Foes and Frontiers: Flakiness, LLMs, and the Future of Mutation Analysis -Software Reliability Group

Foes and Frontiers: Flakiness, LLMs, and the Future of Mutation Analysis

Mutation analysis asks a deceptively simple question: does your test suite notice when something goes wrong? But the answers we get are only as reliable as our tests — and only as meaningful as the level at which we choose to mutate. This talk confronts two territories: the foes that quietly undermine mutation analysis from within, and the frontiers that may fundamentally expand what it can do.

It begins with a foe hiding in plain sight: test flakiness. While flaky tests are well-known as a nuisance in software engineering, our work reveals a subtler and more troubling phenomenon — mutations themselves can be the source of flakiness. When a mutant causes a test to pass and fail non-deterministically the core mechanism of mutation analysis is undermined. I will present findings on the prevalence and consequences of flakiness induced by mutations (FLIMsiness).

The talk then turns to frontiers, where large language models are opening new possibilities for how we think about mutation. Traditional mutation operators work at the syntactic level of code. The talk presents an alternative approach: extracting natural language descriptions of code behaviour and mutating at that semantic level, before translating the mutated description back into code. This higher-level mutation strategy has the potential to produce more meaningful, intent-targeting mutants designed to better reflect faults related to what software is supposed to do, not just how it’s supposed to do it.

The talk closes by stepping back to sketch some of the open challenges and opportunities that lie ahead for the field, including harnessing AI not just as a tool for generating mutants but as a partner in understanding what those mutants should mean.

Phil McMinn is a Professor of Software Engineering who specialises in software testing.

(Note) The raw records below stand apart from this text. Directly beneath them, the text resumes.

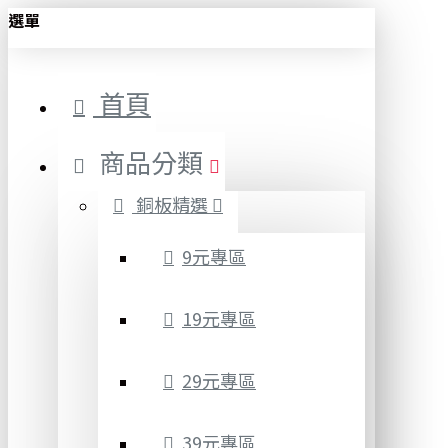
選單
首頁
商品分類
銅板精選
9元專區
19元專區
29元專區
39元專區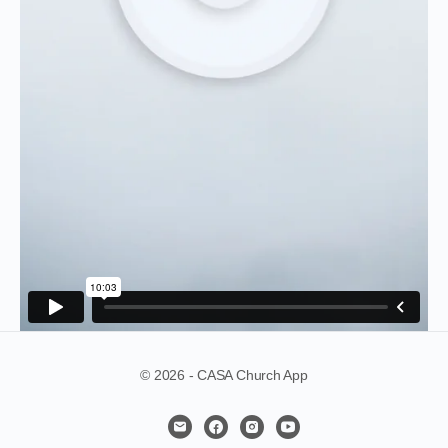
© 2026 - CASA Church App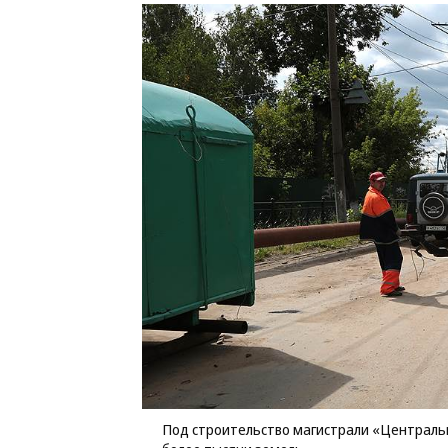
Под строительство магистрали «Центральн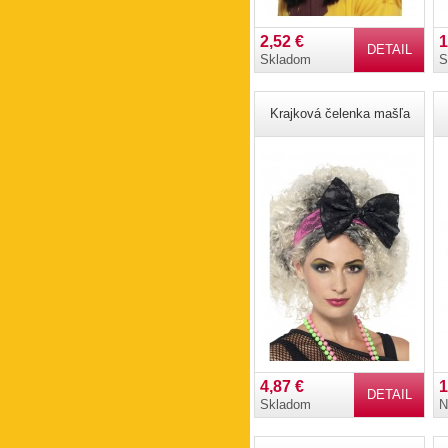
2,52 €
1
DETAIL
Skladom
S
Krajková čelenka mašľa
4,87 €
1
DETAIL
Skladom
N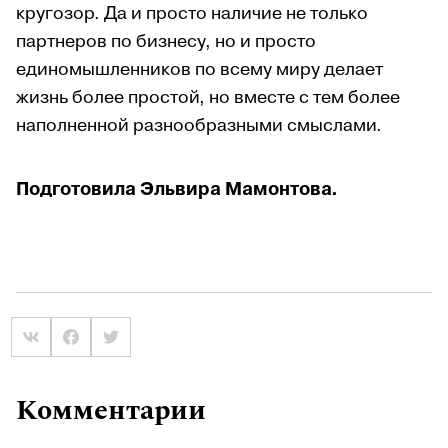
кругозор. Да и просто наличие не только
партнеров по бизнесу, но и просто
единомышленников по всему миру делает
жизнь более простой, но вместе с тем более
наполненной разнообразными смыслами.
Подготовила Эльвира Мамонтова.
Комментарии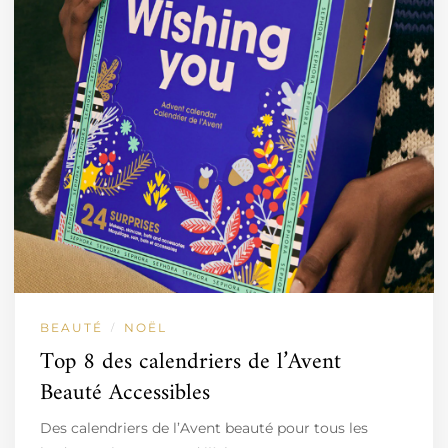
BEAUTÉ
NOËL
/
Top 8 des calendriers de l’Avent
Beauté Accessibles
Des calendriers de l’Avent beauté pour tous les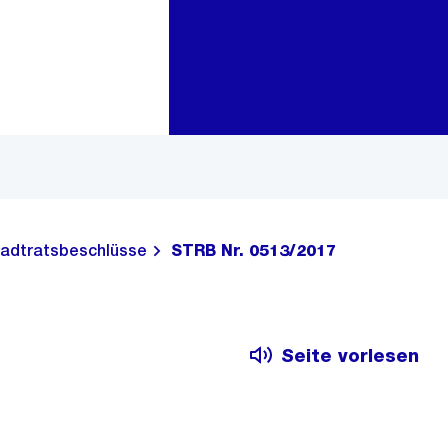
Zur Bereichsauswahl
Zum Inhalt
adtratsbeschlüsse
STRB Nr. 0513/2017
Seite vorlesen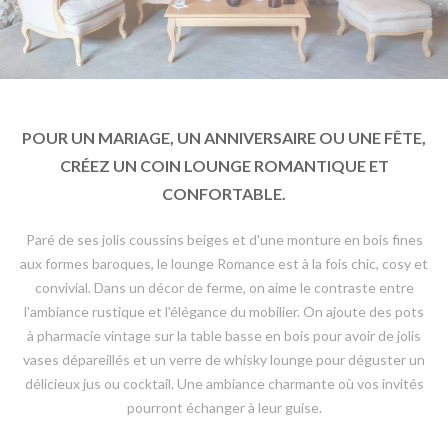
POUR UN MARIAGE, UN ANNIVERSAIRE OU UNE FÊTE,
CRÉEZ UN COIN LOUNGE ROMANTIQUE ET
CONFORTABLE.
Paré de ses jolis coussins beiges et d'une monture en bois fines
aux formes baroques, le lounge Romance est à la fois chic, cosy et
convivial. Dans un décor de ferme, on aime le contraste entre
l'ambiance rustique et l'élégance du mobilier. On ajoute des pots
à pharmacie vintage sur la table basse en bois pour avoir de jolis
vases dépareillés et un verre de whisky lounge pour déguster un
délicieux jus ou cocktail. Une ambiance charmante où vos invités
pourront échanger à leur guise.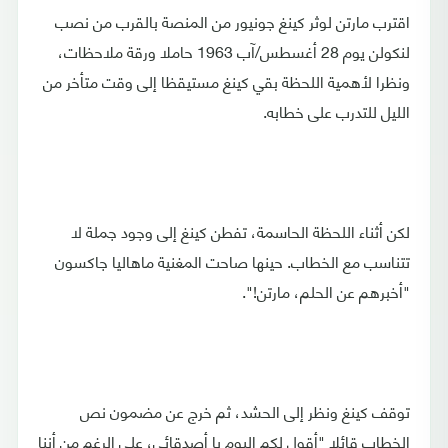
اقترب مارتن لوثر كينغ جونيور من المنصة بالقرب من نصب
لنكولن يوم 28 أغسطس/آب 1963 حاملا ورقة ملاحظات،
ونظرا لأهمية اللحظة بقي كينغ مستيقظا إلى وقت متأخر من
الليل للتدرب على خطابه.
لكن أثناء اللحظة الحاسمة، تفطن كينغ إلى وجود جملة لا
تتناسب مع الخطاب. حينها صاحت المغنية ماهاليا جاكسون
"أخبرهم عن الحلم، مارتن!".
توقف كينغ ونظر إلى الحشد، ثم خرج عن مضمون نص
الخطاب قائلا "أقول لكم اليوم يا أصدقائي، على الرغم من أننا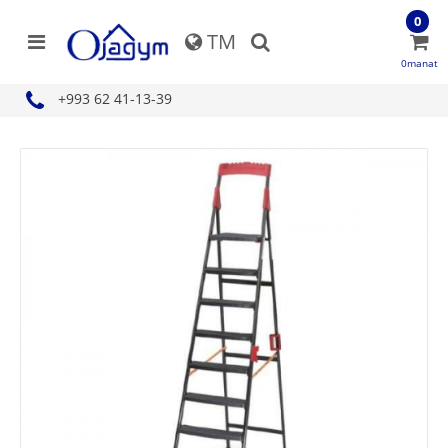
0
TM
0manat
+993 62 41-13-39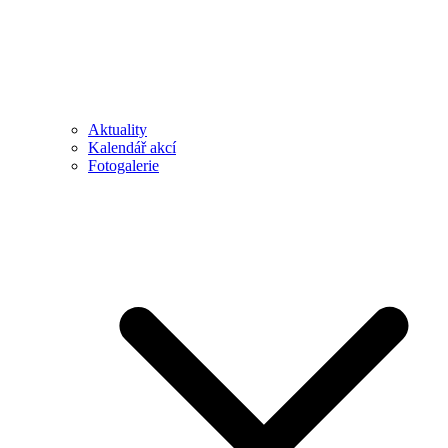
Aktuality
Kalendář akcí
Fotogalerie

He primarily works on developing automated techniques to assist software engineers in developing test suites that are effective at finding bugs and are efficient to maintain. While he is well-known in the software testing field for his work in search-based automatic test data generation, his research has tackled a variety of problems including test flakiness, test oracles, and ensuring test quality through mutation analysis.